2
votes

Is there a way to publish a message onto Google Pubsub after a Google Dataflow job completes? We have a need to notify dependent systems that the processing of incoming data is complete. How could Dataflow publish after writing data to the sink?

EDIT: We want to notify after a pipeline completes writing to GCS. Our pipeline looks like this:

 
Pipeline.create(options)
                .apply(....)
                .apply(AvroIO.Write.named("Write to GCS")
                             .withSchema(Extract.class)
                             .to(options.getOutputPath())
                             .withSuffix(".avro"));
p.run();

If we add logic outside of the pipeline.apply(...) methods we are notified when the code completes execution, not when the pipeline is completed.

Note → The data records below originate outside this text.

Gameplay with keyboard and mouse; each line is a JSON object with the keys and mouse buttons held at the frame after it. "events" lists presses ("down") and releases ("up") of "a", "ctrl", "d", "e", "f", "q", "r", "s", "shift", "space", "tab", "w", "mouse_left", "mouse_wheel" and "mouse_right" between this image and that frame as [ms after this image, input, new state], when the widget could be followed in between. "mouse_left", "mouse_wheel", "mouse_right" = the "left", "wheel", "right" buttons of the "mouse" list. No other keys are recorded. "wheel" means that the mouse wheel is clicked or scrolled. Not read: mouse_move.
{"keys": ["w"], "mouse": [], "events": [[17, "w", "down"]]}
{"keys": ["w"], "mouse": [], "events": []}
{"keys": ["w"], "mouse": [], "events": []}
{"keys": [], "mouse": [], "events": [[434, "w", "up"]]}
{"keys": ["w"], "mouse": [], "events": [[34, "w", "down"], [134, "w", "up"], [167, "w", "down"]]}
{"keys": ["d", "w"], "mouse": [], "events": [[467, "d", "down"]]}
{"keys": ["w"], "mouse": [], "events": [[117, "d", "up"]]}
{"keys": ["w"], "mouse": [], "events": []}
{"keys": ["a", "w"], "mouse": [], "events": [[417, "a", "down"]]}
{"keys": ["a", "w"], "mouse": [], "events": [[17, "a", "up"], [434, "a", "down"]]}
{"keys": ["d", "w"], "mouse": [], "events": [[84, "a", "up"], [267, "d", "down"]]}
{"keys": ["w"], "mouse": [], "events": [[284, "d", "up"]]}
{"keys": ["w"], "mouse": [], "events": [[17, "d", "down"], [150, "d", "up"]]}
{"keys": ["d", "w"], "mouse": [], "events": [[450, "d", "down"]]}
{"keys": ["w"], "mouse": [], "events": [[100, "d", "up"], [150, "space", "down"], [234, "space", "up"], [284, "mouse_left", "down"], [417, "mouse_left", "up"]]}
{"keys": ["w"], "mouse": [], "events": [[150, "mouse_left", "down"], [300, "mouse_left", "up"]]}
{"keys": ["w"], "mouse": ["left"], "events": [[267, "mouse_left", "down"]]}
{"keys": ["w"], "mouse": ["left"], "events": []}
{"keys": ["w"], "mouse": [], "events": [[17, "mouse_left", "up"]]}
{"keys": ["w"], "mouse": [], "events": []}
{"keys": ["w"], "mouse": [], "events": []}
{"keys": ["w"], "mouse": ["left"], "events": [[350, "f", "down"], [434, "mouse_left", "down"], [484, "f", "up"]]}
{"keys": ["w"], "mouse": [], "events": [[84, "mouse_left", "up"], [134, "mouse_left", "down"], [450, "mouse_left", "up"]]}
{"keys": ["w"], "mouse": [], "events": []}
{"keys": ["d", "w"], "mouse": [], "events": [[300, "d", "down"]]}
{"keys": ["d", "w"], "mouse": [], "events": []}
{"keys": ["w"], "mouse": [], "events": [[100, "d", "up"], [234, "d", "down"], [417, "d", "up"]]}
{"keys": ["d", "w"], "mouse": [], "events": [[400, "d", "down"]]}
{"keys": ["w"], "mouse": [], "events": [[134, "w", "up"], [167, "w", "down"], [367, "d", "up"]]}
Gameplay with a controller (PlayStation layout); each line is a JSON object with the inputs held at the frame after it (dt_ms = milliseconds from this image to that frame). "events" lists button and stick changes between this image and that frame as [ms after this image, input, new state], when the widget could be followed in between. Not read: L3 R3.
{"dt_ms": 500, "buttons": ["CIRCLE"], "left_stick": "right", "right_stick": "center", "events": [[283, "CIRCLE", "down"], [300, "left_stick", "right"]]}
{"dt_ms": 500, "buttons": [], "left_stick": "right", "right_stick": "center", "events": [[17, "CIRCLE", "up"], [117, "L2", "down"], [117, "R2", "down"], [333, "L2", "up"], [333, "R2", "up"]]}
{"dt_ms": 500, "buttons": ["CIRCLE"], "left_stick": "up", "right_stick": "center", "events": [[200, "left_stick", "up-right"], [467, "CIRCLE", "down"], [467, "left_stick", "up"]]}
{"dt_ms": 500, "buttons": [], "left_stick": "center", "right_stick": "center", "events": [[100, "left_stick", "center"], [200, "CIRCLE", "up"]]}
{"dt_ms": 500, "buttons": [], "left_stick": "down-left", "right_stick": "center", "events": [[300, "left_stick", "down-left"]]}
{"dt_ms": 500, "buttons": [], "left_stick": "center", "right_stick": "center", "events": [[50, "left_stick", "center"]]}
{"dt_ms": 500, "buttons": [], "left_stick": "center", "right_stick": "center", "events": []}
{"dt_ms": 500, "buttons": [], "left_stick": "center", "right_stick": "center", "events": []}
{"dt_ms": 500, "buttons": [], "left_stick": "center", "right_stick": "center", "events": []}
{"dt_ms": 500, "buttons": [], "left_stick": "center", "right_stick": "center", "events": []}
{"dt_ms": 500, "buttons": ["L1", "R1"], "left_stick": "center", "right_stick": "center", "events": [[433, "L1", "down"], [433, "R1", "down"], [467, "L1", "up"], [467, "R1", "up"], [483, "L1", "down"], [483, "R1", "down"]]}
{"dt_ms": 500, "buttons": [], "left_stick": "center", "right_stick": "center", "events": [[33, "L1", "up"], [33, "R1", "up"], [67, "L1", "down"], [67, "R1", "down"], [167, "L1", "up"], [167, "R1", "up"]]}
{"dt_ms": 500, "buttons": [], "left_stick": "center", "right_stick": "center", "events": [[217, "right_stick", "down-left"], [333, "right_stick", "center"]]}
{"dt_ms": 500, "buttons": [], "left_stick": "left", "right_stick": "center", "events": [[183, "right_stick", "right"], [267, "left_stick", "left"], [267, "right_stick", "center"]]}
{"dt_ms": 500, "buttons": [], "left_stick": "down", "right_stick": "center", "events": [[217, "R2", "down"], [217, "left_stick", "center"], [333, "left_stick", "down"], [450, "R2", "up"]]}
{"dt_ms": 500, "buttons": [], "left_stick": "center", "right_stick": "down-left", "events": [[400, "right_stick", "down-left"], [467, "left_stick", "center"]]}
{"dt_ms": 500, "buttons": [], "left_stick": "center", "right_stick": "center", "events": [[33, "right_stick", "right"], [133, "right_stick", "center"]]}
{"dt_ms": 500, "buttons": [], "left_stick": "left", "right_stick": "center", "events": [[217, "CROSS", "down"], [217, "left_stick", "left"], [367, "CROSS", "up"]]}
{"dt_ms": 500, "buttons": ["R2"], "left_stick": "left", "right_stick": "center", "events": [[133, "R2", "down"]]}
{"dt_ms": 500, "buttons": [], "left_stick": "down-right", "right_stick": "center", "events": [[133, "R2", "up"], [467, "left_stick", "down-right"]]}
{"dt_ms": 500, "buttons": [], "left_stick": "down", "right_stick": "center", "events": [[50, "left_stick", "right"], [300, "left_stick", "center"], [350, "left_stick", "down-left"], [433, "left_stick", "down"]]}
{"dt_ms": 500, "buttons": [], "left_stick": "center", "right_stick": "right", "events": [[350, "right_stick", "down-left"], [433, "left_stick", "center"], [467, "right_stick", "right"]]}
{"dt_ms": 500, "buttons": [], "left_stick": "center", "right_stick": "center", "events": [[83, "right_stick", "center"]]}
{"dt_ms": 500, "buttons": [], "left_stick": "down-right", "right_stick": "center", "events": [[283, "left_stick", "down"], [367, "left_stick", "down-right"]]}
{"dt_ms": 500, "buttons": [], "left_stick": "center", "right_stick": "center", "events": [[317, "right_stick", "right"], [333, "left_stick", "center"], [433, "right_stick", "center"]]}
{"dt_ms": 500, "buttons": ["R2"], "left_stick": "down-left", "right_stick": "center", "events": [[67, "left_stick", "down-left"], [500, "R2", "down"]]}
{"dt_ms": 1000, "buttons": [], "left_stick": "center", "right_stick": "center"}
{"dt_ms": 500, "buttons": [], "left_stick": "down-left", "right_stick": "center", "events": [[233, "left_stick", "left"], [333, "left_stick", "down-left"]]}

Ideally we could add another .apply(...) after the AvroIO sink and publish a message to PubSub.

1
There is nothing stopping you writing a message to a pub/sub topic when your pipeline(s) finishes. You don't need Dataflow to do this.Graham Polley
One may need to use the BlockingPipelineRunner( cloud.google.com/dataflow/pipelines/…) to achieve the desired effect.Tudor Marian
I have a similar use case, but my pipeline is running in streaming mode with an hourly interval. I want to publish a message to pubsub after each window's Write is compete.gilmatic

1 Answers

1
votes

You have two options to get notified when your pipeline finishes, and then subsequently publish a message - or do whatever you want to after the pipeline finishes running:

  1. Use the BlockingPipelineRunner. This will run your pipeline synchronously.
  2. Use the DataflowPipelineRunner. This will run your pipeline asynchronously. You can then poll the pipeline for its status, and wait for it to finish.